Recent pilgrimages to the vast sub-Saharan country have fired him up, its free-flowing musical vibes spilling over into the sounds he cooks up from his London base.
Tiggs has been grafting hard for a few years now, collaborating across his conurbation with likeminded souls Blade Brown, NOT3S, Stefflon Don, Nines and J Hus, to name a few.
His efforts haven’t gone unnoticed; the PRS for Music Presents alumni has won love from BBC 1Xtra, The Fader, Red Bull UK, GRM Daily and London in Stereo for his anything-goes approach.
Off the back of the single Nasti Riddim, featuring NOT3S, earlier this summer, we grab some time with Tiggs to pick his musical brains and learn what he’s got in store for the rest of 2019…
How did you first get into making music?
My best friend was a DJ and I used to live with him. I was always around people who were making music, MCs, producers, DJs, and my friend had music equipment all over the house. In my spare I’d mess around with it. I must’ve been about 18.

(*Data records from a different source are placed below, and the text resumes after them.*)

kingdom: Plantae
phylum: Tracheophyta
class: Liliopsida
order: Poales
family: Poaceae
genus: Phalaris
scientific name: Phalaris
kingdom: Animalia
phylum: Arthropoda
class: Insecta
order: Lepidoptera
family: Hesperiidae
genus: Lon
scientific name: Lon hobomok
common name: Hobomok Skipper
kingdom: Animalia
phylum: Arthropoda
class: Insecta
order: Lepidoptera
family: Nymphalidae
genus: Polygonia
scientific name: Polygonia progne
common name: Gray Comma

And when did you first find your voice?
I don’t really know. I only wanted to produce and write songs at the beginning, but in order for me to send demos to people I had to record the songs myself. A lot of people ended up using me, when really, I’d only sent them a demo vocal. Once I got that sort of feedback, I started taking it more seriously.
Going back to Tanzania has been really inspiring. Listening to what’s being made over there and getting in touch with my roots, that’s been the most influential thing.

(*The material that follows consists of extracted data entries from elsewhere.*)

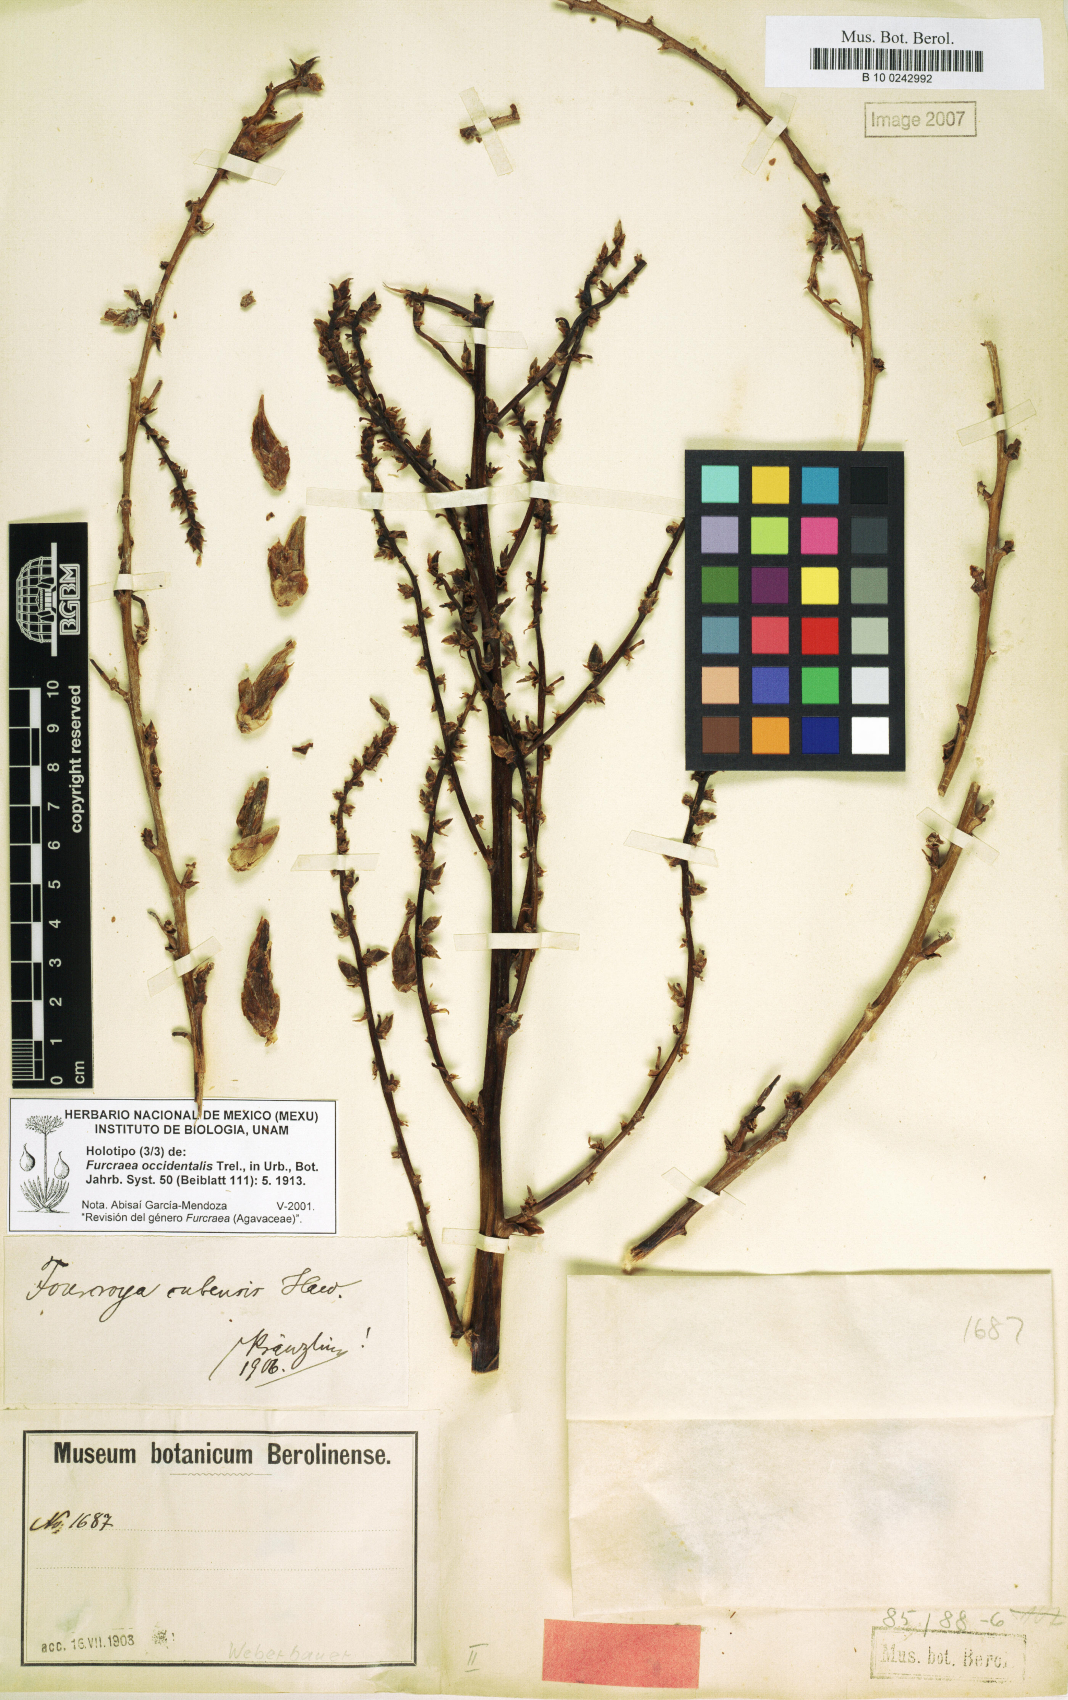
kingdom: Plantae
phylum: Tracheophyta
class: Liliopsida
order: Asparagales
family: Asparagaceae
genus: Furcraea
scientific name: Furcraea occidentalis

What is it about the Tanzanian music scene and culture that you find so interesting?
It’s very free-flowing and unconventional. A lot of the jazz music over there doesn’t really have a structure. It’s just more of a vibe, everything is melody-driven, and I’ve tried to apply that to my music.
You get involved with all aspects of music-making – writing, production, performing. Where do you feel most comfortable?
On the stage, because everything else is pretty stressful. Recording is stressful. The writing process can be stressful too, because you’re piecing everything together and doing a lot of thinking. On the stage, I can just let out all the energy and work I’ve put in.
How do you prepare for your performances and get into the right mindset?
I try not to think about it too much. I mould into a different person. I know deep down I’m pretty decent at improvising; even if I mess up, I can bring it back.
There’s no better feeling because you’re seeing people’s reaction there and then. Whereas, when you’re making music, you don’t really know if people are going to like it or not.
Your first big break was around 2016/17 – how have you kept up the momentum since then?
I’m always working, it’s non-stop for me. I’ve done a lot of collaborations over the last few years and that has helped a lot. And I’ve been writing, recording and putting out music whenever I can.
To be honest, I’ve been doing collaborations for four or five years, but it’s only now that they’re more about my songs. Before, I was jumping onto others’ songs, and now I’m getting people to come in on my projects.
What have you learned about yourself through working with others?
I know that when I’m writing a song, I need to be by myself, because I find it difficult to be inspired where there’s a lot going on in the room. I usually know what I’m looking for. I might start off by vibing with someone and then take it away and chill by myself to get on top of the songwriting.
Lastly, do you have any tips for up and coming artists and producers?
Just make sure you’re working harder than everyone else, then the opportunities will come.